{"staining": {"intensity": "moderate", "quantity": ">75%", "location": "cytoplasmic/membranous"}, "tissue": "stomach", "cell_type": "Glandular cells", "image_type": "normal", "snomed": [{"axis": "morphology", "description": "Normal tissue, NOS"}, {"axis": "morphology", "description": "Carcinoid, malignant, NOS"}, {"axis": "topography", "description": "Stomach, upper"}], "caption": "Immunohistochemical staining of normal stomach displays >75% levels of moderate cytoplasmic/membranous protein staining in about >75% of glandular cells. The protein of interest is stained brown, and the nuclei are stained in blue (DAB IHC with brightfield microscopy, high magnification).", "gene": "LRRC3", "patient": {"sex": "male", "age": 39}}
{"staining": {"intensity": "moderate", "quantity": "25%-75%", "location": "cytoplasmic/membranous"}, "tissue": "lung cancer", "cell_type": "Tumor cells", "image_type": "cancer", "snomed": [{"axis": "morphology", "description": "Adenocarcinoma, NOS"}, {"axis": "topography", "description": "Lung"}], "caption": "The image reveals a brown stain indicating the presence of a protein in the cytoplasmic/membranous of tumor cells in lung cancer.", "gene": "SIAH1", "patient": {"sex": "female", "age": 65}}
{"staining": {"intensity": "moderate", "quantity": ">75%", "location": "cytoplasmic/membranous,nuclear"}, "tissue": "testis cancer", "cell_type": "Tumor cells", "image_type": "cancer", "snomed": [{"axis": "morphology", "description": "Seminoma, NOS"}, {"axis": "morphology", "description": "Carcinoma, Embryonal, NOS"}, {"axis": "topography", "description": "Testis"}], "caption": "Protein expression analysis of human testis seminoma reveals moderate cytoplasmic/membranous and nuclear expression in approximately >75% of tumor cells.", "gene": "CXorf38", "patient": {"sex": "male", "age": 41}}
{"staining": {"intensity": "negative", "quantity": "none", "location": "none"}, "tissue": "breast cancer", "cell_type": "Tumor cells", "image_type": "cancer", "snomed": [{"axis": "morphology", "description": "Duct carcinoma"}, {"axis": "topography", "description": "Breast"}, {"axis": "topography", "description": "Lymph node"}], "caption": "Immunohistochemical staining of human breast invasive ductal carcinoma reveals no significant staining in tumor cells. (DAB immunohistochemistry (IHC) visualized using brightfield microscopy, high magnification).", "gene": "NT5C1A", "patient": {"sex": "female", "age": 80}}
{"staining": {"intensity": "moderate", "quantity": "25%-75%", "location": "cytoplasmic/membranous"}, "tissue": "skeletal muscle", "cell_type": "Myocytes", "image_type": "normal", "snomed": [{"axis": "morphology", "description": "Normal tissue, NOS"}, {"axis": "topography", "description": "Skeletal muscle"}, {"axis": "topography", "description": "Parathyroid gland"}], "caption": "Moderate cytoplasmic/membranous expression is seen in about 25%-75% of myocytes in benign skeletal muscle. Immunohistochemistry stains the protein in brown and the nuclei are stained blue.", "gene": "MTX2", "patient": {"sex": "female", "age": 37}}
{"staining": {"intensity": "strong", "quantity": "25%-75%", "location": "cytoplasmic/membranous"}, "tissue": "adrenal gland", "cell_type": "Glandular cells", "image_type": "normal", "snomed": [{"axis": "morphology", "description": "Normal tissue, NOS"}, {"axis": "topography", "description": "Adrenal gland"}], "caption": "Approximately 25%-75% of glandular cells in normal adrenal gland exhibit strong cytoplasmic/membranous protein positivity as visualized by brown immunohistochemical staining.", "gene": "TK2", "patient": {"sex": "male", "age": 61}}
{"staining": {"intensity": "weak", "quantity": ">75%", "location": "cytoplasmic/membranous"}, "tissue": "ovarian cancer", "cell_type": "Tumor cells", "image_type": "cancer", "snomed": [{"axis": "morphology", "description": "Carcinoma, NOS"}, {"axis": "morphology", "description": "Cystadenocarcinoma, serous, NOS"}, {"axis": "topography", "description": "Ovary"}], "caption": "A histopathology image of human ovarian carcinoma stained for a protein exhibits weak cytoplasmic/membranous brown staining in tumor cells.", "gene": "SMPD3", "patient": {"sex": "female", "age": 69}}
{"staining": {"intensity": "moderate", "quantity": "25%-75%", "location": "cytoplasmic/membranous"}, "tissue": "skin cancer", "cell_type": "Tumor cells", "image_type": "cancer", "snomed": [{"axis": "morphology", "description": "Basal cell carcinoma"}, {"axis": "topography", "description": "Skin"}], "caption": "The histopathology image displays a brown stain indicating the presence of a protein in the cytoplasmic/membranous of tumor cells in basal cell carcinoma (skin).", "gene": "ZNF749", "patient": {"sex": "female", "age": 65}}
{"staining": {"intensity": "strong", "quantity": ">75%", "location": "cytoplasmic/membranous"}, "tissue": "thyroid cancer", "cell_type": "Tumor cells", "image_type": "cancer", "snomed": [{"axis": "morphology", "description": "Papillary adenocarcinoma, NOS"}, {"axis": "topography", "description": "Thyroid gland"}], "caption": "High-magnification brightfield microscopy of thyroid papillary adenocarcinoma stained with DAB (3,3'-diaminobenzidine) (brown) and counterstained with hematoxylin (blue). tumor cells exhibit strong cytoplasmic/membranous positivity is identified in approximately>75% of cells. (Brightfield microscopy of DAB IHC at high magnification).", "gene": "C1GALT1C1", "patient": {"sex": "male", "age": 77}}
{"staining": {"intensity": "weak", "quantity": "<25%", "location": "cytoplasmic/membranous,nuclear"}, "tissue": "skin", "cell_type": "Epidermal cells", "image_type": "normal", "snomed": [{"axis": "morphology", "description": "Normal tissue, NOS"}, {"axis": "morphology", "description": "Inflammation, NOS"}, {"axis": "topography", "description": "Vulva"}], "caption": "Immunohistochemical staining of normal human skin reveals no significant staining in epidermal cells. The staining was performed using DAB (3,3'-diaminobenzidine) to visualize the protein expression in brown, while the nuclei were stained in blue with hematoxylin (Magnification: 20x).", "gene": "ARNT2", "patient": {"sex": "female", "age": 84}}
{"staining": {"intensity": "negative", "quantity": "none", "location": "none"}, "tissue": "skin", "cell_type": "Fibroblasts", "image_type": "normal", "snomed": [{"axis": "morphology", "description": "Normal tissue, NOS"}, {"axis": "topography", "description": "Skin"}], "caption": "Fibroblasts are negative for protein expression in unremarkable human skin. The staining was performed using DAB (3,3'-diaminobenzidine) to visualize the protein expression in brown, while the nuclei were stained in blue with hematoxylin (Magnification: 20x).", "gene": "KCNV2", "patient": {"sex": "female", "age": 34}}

━━━━

_REQUIRED WORK_
The records above need to be retyped in full, exactly as given.

_RESULT_
{"staining": {"intensity": "moderate", "quantity": ">75%", "location": "cytoplasmic/membranous"}, "tissue": "stomach", "cell_type": "Glandular cells", "image_type": "normal", "snomed": [{"axis": "morphology", "description": "Normal tissue, NOS"}, {"axis": "morphology", "description": "Carcinoid, malignant, NOS"}, {"axis": "topography", "description": "Stomach, upper"}], "caption": "Immunohistochemical staining of normal stomach displays >75% levels of moderate cytoplasmic/membranous protein staining in about >75% of glandular cells. The protein of interest is stained brown, and the nuclei are stained in blue (DAB IHC with brightfield microscopy, high magnification).", "gene": "LRRC3", "patient": {"sex": "male", "age": 39}}
{"staining": {"intensity": "moderate", "quantity": "25%-75%", "location": "cytoplasmic/membranous"}, "tissue": "lung cancer", "cell_type": "Tumor cells", "image_type": "cancer", "snomed": [{"axis": "morphology", "description": "Adenocarcinoma, NOS"}, {"axis": "topography", "description": "Lung"}], "caption": "The image reveals a brown stain indicating the presence of a protein in the cytoplasmic/membranous of tumor cells in lung cancer.", "gene": "SIAH1", "patient": {"sex": "female", "age": 65}}
{"staining": {"intensity": "moderate", "quantity": ">75%", "location": "cytoplasmic/membranous,nuclear"}, "tissue": "testis cancer", "cell_type": "Tumor cells", "image_type": "cancer", "snomed": [{"axis": "morphology", "description": "Seminoma, NOS"}, {"axis": "morphology", "description": "Carcinoma, Embryonal, NOS"}, {"axis": "topography", "description": "Testis"}], "caption": "Protein expression analysis of human testis seminoma reveals moderate cytoplasmic/membranous and nuclear expression in approximately >75% of tumor cells.", "gene": "CXorf38", "patient": {"sex": "male", "age": 41}}
{"staining": {"intensity": "negative", "quantity": "none", "location": "none"}, "tissue": "breast cancer", "cell_type": "Tumor cells", "image_type": "cancer", "snomed": [{"axis": "morphology", "description": "Duct carcinoma"}, {"axis": "topography", "description": "Breast"}, {"axis": "topography", "description": "Lymph node"}], "caption": "Immunohistochemical staining of human breast invasive ductal carcinoma reveals no significant staining in tumor cells. (DAB immunohistochemistry (IHC) visualized using brightfield microscopy, high magnification).", "gene": "NT5C1A", "patient": {"sex": "female", "age": 80}}
{"staining": {"intensity": "moderate", "quantity": "25%-75%", "location": "cytoplasmic/membranous"}, "tissue": "skeletal muscle", "cell_type": "Myocytes", "image_type": "normal", "snomed": [{"axis": "morphology", "description": "Normal tissue, NOS"}, {"axis": "topography", "description": "Skeletal muscle"}, {"axis": "topography", "description": "Parathyroid gland"}], "caption": "Moderate cytoplasmic/membranous expression is seen in about 25%-75% of myocytes in benign skeletal muscle. Immunohistochemistry stains the protein in brown and the nuclei are stained blue.", "gene": "MTX2", "patient": {"sex": "female", "age": 37}}
{"staining": {"intensity": "strong", "quantity": "25%-75%", "location": "cytoplasmic/membranous"}, "tissue": "adrenal gland", "cell_type": "Glandular cells", "image_type": "normal", "snomed": [{"axis": "morphology", "description": "Normal tissue, NOS"}, {"axis": "topography", "description": "Adrenal gland"}], "caption": "Approximately 25%-75% of glandular cells in normal adrenal gland exhibit strong cytoplasmic/membranous protein positivity as visualized by brown immunohistochemical staining.", "gene": "TK2", "patient": {"sex": "male", "age": 61}}
{"staining": {"intensity": "weak", "quantity": ">75%", "location": "cytoplasmic/membranous"}, "tissue": "ovarian cancer", "cell_type": "Tumor cells", "image_type": "cancer", "snomed": [{"axis": "morphology", "description": "Carcinoma, NOS"}, {"axis": "morphology", "description": "Cystadenocarcinoma, serous, NOS"}, {"axis": "topography", "description": "Ovary"}], "caption": "A histopathology image of human ovarian carcinoma stained for a protein exhibits weak cytoplasmic/membranous brown staining in tumor cells.", "gene": "SMPD3", "patient": {"sex": "female", "age": 69}}
{"staining": {"intensity": "moderate", "quantity": "25%-75%", "location": "cytoplasmic/membranous"}, "tissue": "skin cancer", "cell_type": "Tumor cells", "image_type": "cancer", "snomed": [{"axis": "morphology", "description": "Basal cell carcinoma"}, {"axis": "topography", "description": "Skin"}], "caption": "The histopathology image displays a brown stain indicating the presence of a protein in the cytoplasmic/membranous of tumor cells in basal cell carcinoma (skin).", "gene": "ZNF749", "patient": {"sex": "female", "age": 65}}
{"staining": {"intensity": "strong", "quantity": ">75%", "location": "cytoplasmic/membranous"}, "tissue": "thyroid cancer", "cell_type": "Tumor cells", "image_type": "cancer", "snomed": [{"axis": "morphology", "description": "Papillary adenocarcinoma, NOS"}, {"axis": "topography", "description": "Thyroid gland"}], "caption": "High-magnification brightfield microscopy of thyroid papillary adenocarcinoma stained with DAB (3,3'-diaminobenzidine) (brown) and counterstained with hematoxylin (blue). tumor cells exhibit strong cytoplasmic/membranous positivity is identified in approximately>75% of cells. (Brightfield microscopy of DAB IHC at high magnification).", "gene": "C1GALT1C1", "patient": {"sex": "male", "age": 77}}
{"staining": {"intensity": "weak", "quantity": "<25%", "location": "cytoplasmic/membranous,nuclear"}, "tissue": "skin", "cell_type": "Epidermal cells", "image_type": "normal", "snomed": [{"axis": "morphology", "description": "Normal tissue, NOS"}, {"axis": "morphology", "description": "Inflammation, NOS"}, {"axis": "topography", "description": "Vulva"}], "caption": "Immunohistochemical staining of normal human skin reveals no significant staining in epidermal cells. The staining was performed using DAB (3,3'-diaminobenzidine) to visualize the protein expression in brown, while the nuclei were stained in blue with hematoxylin (Magnification: 20x).", "gene": "ARNT2", "patient": {"sex": "female", "age": 84}}
{"staining": {"intensity": "negative", "quantity": "none", "location": "none"}, "tissue": "skin", "cell_type": "Fibroblasts", "image_type": "normal", "snomed": [{"axis": "morphology", "description": "Normal tissue, NOS"}, {"axis": "topography", "description": "Skin"}], "caption": "Fibroblasts are negative for protein expression in unremarkable human skin. The staining was performed using DAB (3,3'-diaminobenzidine) to visualize the protein expression in brown, while the nuclei were stained in blue with hematoxylin (Magnification: 20x).", "gene": "KCNV2", "patient": {"sex": "female", "age": 34}}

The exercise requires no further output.